**RECORDED DATA**
^^^^^^^^

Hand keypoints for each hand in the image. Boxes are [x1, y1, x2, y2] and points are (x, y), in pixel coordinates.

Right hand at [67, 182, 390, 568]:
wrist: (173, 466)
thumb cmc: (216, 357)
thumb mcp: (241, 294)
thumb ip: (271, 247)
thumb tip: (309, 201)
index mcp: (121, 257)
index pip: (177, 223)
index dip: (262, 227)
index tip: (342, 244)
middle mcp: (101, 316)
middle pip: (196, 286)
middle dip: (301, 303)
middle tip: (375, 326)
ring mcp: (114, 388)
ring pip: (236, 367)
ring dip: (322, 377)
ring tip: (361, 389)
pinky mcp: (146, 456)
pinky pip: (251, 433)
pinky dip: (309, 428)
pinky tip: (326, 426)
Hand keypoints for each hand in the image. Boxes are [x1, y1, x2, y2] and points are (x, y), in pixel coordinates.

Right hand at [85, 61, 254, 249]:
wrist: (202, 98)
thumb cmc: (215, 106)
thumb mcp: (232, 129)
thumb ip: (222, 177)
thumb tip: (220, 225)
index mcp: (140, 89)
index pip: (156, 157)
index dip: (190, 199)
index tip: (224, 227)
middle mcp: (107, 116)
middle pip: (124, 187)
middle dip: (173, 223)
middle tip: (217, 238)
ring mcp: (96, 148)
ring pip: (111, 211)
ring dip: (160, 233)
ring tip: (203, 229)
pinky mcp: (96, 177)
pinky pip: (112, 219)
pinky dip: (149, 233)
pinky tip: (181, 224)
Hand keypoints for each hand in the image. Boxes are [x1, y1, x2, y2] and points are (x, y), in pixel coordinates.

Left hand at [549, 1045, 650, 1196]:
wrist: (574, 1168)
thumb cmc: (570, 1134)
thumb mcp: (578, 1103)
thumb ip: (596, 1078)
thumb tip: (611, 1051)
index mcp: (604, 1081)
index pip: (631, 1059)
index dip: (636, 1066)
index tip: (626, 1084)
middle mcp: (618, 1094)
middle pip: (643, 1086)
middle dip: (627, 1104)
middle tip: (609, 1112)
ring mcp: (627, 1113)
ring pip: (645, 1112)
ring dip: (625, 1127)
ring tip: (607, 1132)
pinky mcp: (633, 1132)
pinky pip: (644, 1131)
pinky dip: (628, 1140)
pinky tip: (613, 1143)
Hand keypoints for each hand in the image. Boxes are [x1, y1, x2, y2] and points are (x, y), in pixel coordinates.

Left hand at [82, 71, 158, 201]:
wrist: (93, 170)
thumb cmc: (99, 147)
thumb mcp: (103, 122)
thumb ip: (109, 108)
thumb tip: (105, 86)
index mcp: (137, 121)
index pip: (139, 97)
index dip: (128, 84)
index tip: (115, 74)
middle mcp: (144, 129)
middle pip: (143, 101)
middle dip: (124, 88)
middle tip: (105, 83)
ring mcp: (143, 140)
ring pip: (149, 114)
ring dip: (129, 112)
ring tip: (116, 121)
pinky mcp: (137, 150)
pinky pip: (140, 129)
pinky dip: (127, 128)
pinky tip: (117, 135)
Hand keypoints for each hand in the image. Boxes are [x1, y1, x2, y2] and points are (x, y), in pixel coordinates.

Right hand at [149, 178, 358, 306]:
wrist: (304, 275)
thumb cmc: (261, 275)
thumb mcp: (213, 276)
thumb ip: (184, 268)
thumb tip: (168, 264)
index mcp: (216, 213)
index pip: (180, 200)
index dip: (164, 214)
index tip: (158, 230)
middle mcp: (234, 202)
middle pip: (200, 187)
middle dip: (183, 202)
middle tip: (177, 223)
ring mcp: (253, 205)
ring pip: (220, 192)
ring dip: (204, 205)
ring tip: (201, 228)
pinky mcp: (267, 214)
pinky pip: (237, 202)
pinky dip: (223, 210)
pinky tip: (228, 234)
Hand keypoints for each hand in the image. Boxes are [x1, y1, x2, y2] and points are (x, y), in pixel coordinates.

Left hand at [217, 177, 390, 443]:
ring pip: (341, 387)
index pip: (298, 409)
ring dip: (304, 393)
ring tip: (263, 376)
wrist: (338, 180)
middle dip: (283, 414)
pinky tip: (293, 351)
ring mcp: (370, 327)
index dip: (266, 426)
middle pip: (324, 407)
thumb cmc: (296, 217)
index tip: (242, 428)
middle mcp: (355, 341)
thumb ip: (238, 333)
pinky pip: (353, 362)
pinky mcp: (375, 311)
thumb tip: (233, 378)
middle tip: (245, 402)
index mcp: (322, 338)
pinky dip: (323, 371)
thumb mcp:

^^^^^^^^

**WHAT IS BEING ASKED**
Set all of the entries down again, exactly as they were given.

**PROBLEM SOLUTION**
Hand keypoints for each hand in the image. Boxes are [x1, y1, x2, y2] and points are (x, y), in pixel coordinates.

Right hand at [67, 182, 390, 568]:
wrist: (173, 466)
thumb cmc: (216, 357)
thumb mcp: (241, 294)
thumb ip: (271, 247)
thumb tip: (309, 201)
index mcp: (121, 257)
index pip: (177, 223)
index dip: (262, 227)
index tip: (342, 244)
middle mcp: (101, 316)
middle pip: (196, 286)
middle dip: (301, 303)
middle tip: (375, 326)
ring mcp: (114, 388)
ring pip: (236, 367)
ring dip: (322, 377)
ring tip: (361, 389)
pinky mcp: (146, 456)
pinky pip: (251, 433)
pinky dip: (309, 428)
pinky tip: (326, 426)
Hand keypoints for each hand in the image. Boxes are [x1, y1, x2, y2] and points are (x, y), in pixel coordinates.

Right hand at [85, 61, 254, 249]:
wrist: (202, 98)
thumb cmc: (215, 106)
thumb mcp: (232, 129)
thumb ip: (222, 177)
thumb tip: (220, 225)
index mcp: (140, 89)
index pip: (156, 157)
index dip: (190, 199)
index tip: (224, 227)
middle mcp: (107, 116)
middle pip: (124, 187)
middle dip: (173, 223)
middle tip: (217, 238)
ring mcp: (96, 148)
ring pip: (111, 211)
ring dip: (160, 233)
ring tip: (203, 229)
pinky mcp: (96, 177)
pinky pip: (112, 219)
pinky dip: (149, 233)
pinky tip: (181, 224)
Hand keypoints for each hand in the image. Boxes are [x1, y1, x2, y2] and points are (x, y), in pixel coordinates.

Left hand at [549, 1045, 650, 1196]:
wrist: (574, 1168)
thumb cmc: (570, 1134)
thumb mcp: (578, 1103)
thumb ip: (596, 1078)
thumb tip: (611, 1051)
index mcp: (604, 1081)
index pip: (631, 1059)
index dip: (636, 1066)
index tip: (626, 1084)
middle mcp: (618, 1094)
middle pip: (643, 1086)
middle dip: (627, 1104)
middle tip: (609, 1112)
ring mcp: (627, 1113)
ring pip: (645, 1112)
ring dip: (625, 1127)
ring tip: (607, 1132)
pinky mcp: (633, 1132)
pinky pip: (644, 1131)
pinky dip: (628, 1140)
pinky tip: (613, 1143)
Hand keypoints for each hand in the image. Boxes are [x1, y1, x2, y2] and points are (x, y), in pixel coordinates.

Left hand at [82, 71, 158, 201]:
wrist: (93, 170)
thumb cmc: (99, 147)
thumb mcp: (103, 122)
thumb ip: (109, 108)
thumb tip: (105, 86)
index mcp: (137, 121)
index pip: (139, 97)
index dip: (128, 84)
index tip: (115, 74)
middle mcp: (144, 129)
middle pip: (143, 101)
middle dip: (124, 88)
middle tip: (105, 83)
ring mcp: (143, 140)
ring pip: (149, 114)
ring dip: (129, 112)
ring tip: (116, 121)
pinky mcp: (137, 150)
pinky pip: (140, 129)
pinky dip: (127, 128)
pinky tip: (117, 135)
Hand keypoints for each hand in the image. Boxes are [x1, y1, x2, y2] and points are (x, y), in pixel coordinates.

Right hand at [149, 178, 358, 306]:
wrist: (304, 275)
thumb cmc: (261, 275)
thumb mcp: (213, 276)
thumb ip: (184, 268)
thumb tip: (168, 264)
index mcp: (216, 213)
index pip: (180, 200)
index dip: (164, 214)
index tip: (158, 230)
middle mcp: (234, 202)
middle pip: (200, 187)
middle dip: (183, 202)
middle tip: (177, 223)
ring mcp: (253, 205)
ring pip: (220, 192)
ring dip: (204, 205)
ring tip: (201, 228)
pinky mcp: (267, 214)
pinky pip: (237, 202)
pinky dip: (223, 210)
pinky tip: (228, 234)
Hand keypoints for each hand in the image. Boxes are [x1, y1, x2, y2] and points are (x, y), in pixel coordinates.

Left hand at [217, 177, 390, 443]:
ring pip: (341, 387)
index pip: (298, 409)
ring dip: (304, 393)
ring tip: (263, 376)
wrist: (338, 180)
middle dip: (283, 414)
pinky tip: (293, 351)
ring mcp: (370, 327)
index dip: (266, 426)
middle pip: (324, 407)
thumb cmc: (296, 217)
index tip: (242, 428)
middle mcp: (355, 341)
thumb ip: (238, 333)
pinky pip: (353, 362)
pinky mcp: (375, 311)
thumb tip: (233, 378)
middle tip: (245, 402)
index mcp: (322, 338)
pinky dip: (323, 371)
thumb mcp:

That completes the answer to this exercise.